Maya Angelou dévoile ici ô combien les différences sociales et sociétales restent importantes entre Noirs et Blancs. Elle révèle en outre, à travers un vocabulaire marqué par le doute, la profonde ignorance de Rita à l’égard des Blancs dont cette dernière ne « connaît » les us et coutumes que par le biais des on-dit des siens. En réalité, les deux communautés n’ont que peu de contact, et quand c’est le cas, on peut noter la déférence avec laquelle les Noirs doivent évoluer en présence de leurs « antagonistes ».

The town was halved by railroad tracks, the swift Red River and racial prejudice. Whites lived on the town’s small rise (it couldn’t be called a hill), while blacks lived in what had been known since slavery as “the Quarters.”
La ville était divisée par la ligne du chemin de fer, l’impétueuse rivière Rouge et le préjugé racial. Les Blancs occupaient la petite hauteur (impossible de la qualifier de colline) de la ville tandis que les Noirs habitaient ce que depuis le temps de l’esclavage on appelait « les Quartiers ».

Il peut être intéressant de noter aussi que Rita, encore jeune et téméraire, fait face au racisme différemment de sa grand-mère : là où elle présente une attitude de défi, son aïeule opte pour un pragmatisme de survie, ayant probablement appris par expérience que le mépris et le défi envers un Blanc ne sont que sources de plus gros ennuis.

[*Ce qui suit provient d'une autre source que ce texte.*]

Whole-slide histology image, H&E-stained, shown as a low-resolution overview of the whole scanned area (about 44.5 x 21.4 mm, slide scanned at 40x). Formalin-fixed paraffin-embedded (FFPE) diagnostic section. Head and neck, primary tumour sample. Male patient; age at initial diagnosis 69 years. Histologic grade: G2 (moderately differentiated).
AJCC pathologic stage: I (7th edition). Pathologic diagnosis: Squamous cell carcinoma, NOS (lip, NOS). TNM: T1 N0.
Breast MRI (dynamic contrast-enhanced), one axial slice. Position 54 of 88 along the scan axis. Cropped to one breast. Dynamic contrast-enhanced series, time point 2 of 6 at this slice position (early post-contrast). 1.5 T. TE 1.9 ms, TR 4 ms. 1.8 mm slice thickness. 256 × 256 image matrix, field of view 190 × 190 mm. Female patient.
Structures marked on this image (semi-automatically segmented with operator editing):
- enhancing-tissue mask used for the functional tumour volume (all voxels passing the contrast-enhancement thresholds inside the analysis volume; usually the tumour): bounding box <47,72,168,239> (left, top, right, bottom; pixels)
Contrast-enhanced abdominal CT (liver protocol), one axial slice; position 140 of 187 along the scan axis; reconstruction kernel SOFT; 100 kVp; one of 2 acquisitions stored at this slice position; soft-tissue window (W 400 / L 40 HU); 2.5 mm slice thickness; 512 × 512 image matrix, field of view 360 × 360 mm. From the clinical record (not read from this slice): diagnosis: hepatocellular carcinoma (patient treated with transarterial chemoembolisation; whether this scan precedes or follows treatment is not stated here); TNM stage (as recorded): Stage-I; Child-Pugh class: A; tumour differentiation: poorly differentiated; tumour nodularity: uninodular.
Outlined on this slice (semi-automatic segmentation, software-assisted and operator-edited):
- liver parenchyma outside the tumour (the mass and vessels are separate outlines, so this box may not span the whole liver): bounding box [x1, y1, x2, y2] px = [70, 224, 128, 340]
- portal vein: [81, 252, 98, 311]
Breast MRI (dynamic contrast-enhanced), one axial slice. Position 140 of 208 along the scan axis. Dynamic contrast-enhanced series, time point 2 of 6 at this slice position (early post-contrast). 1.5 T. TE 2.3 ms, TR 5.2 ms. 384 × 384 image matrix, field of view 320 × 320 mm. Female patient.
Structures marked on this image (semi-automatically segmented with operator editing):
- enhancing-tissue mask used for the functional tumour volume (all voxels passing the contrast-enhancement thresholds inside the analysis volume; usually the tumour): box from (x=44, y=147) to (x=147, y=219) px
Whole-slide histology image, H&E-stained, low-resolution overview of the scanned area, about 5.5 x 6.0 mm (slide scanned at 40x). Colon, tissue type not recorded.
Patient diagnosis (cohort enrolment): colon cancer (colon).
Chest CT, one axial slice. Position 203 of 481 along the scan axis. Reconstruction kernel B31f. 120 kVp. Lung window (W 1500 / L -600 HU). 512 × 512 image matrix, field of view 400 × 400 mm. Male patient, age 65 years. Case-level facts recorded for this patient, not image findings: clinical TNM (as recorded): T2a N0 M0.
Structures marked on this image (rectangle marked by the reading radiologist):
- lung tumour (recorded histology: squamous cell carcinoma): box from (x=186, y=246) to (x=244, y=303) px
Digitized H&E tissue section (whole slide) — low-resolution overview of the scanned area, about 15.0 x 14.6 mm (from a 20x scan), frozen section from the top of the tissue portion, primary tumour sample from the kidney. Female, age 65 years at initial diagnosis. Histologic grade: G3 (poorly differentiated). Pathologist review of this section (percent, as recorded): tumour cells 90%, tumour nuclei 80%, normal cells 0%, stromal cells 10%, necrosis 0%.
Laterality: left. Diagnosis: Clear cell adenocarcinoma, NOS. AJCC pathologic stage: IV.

Maya Angelou souligne en définitive dans cet écrit les caractéristiques d’un racisme sournois, hérité d’un passé historique qu’elle déplore. Elle mentionne par ailleurs l’esclavage comme point de départ des comportements et des réactions des Noirs devant l’Homme blanc. Elle joue sur le lexique qu’elle emploie et use volontiers de mots antonymes pour réaffirmer ces différences (elle oppose, par exemple, l’image de la colombe à celle du corbeau). Son absolue franchise passe parfois des termes choisis absolument incisifs.

Un texte essentiel

Maya Angelou dessine en somme le portrait d’une certaine Amérique des années 1940. Elle décrit avec attention et sans langue de bois les conditions de vie des Afro-⁠Américains aux États-Unis en montrant son propre parcours, semé d’embûches. Ainsi on découvre une société peu accueillante pour une jeune mère célibataire noire, et la crudité avec laquelle l’écrivaine approche son quotidien dans ce récit rend l’entièrement de son histoire personnelle absolument essentielle pour comprendre l’Histoire collective noire de ce pays.

L’autobiographe dépeint en outre ses relations – familiales comme sentimentales – tumultueuses et montre particulièrement comment à chaque étape de sa vie, la littérature, la musique et la danse, lui permettent de s’émanciper ponctuellement de ses challenges de tous les jours. Cette « petite paix » escomptée en préambule de son énonciation est sans doute véritablement possible par ces intermédiaires culturels.

Life, as far as I had deduced it, was a series of opposites: black/white, up/down, life/death, rich/poor, love/hate, happy/sad, and no mitigating areas in between. It followed Crime/Punishment.
La vie, d’après ce que j’avais pu en conclure jusqu’ici, était une série de contraires : Noir/Blanc, dessus/dessous, vie/mort, riche/pauvre, amour/haine, heureux/malheureux, sans zones de compromis intermédiaires. D’où la logique crime/châtiment.

Notes    [ + ]

  1. Maya Angelou désigne les États-Unis par l’appellation anglophone Uncle Sam, traduit littéralement ici « Oncle Sam ». Cette personnification nationale du gouvernement fédéral des États-Unis se popularise au moment de la Guerre anglo-américaine de 1812 : les initiales U.S. de United States (of America) deviennent alors Uncle Sam.
  2. Toutes les citations en langue anglaise de cette chronique sont issues du texte original de Maya Angelou pour l’édition de Gather Together in My Name parue chez Random House. La version française de ces citations est la traduction offerte par Christiane Besse au sein de Rassemblez-vous en mon nom, ouvrage de la collection « Notabilia » de la maison d’édition Noir sur Blanc.